You can use the same approach to examine content of a deleted bitmap data page. In my case, the page id is 308. Figure 7 shows the partial output of DBCC PAGE command. As you see, delete bitmap includes two columns, which are uniquely identifying a row. The first column is a row group id and the second column is offset of the row in the segment. Do not be confused by the fact that column names match table columns. DBCC PAGE uses table metadata to prepare an output.
As you see, both delta store and deleted bitmap pages were using row compression in our example, which means delta store and delete bitmap either row- or page-compressed. As you know, in case of page compression, SQL Server performs page compression only when page is full and retain it only if it provides significant space savings. Otherwise, data is kept in row-compressed format even when index is defined with page compression.
Let’s run a test that inserts large batch of rows that can benefit from page compression using code shown in Listing below.

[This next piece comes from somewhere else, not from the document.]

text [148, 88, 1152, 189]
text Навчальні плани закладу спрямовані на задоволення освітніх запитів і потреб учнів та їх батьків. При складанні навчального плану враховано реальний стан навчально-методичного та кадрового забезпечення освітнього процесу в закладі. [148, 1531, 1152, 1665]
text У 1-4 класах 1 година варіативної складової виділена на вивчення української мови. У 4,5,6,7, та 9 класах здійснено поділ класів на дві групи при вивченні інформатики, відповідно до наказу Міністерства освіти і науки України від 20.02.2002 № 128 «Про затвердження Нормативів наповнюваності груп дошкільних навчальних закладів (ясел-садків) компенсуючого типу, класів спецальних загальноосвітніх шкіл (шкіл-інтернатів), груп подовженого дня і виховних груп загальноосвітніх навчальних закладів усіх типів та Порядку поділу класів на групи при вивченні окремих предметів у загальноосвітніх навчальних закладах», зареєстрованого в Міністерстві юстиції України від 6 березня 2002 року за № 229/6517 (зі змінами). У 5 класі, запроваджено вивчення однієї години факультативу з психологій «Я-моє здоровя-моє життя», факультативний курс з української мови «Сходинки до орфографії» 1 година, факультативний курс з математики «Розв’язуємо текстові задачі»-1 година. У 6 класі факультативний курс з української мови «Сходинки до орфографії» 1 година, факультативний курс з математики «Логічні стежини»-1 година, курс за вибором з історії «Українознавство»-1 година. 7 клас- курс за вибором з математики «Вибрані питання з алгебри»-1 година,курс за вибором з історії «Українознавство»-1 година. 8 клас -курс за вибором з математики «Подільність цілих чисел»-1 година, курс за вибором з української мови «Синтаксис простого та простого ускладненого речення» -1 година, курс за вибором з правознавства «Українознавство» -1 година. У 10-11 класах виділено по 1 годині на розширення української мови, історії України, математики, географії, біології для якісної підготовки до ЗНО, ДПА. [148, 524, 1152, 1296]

;with N1(C) as (select 0 union all select 0) -- 2 rows ,N2(C) as (select 0 from N1 as T1 cross join N1 as T2) -- 4 rows ,N3(C) as (select 0 from N2 as T1 cross join N2 as T2) -- 16 rows ,N4(C) as (select 0 from N3 as T1 cross join N3 as T2) -- 256 rows ,N5(C) as (select 0 from N4 as T1 cross join N4 as T2) -- 65,536 rows ,IDs(ID) as (select ROW_NUMBER() over (order by (select NULL)) from N5) insert into dbo.CCI(Col1,Col2) select ID, REPLICATE('a',255) from IDS
Figure 8 illustrates content of the data page from delta store after insert. The presence of compression info record indicates that delta store is using page compression
Let’s examine what happens with delete bitmap and delete all rows from compressed row groups with code shown in Listing below.
delete from dbo.CCI
As you can see in Figure 9 below, page is still uses row compression even though now it is fully populated. Obviously, we cannot guarantee that delete bitmap is not defined with page compression – after all it is not documented – however, it could be logical to use row compression in this case when we have two small integer values. Row compression would perform perfectly here.
Hope, that information can shed some light on clustered columnstore index internal structure.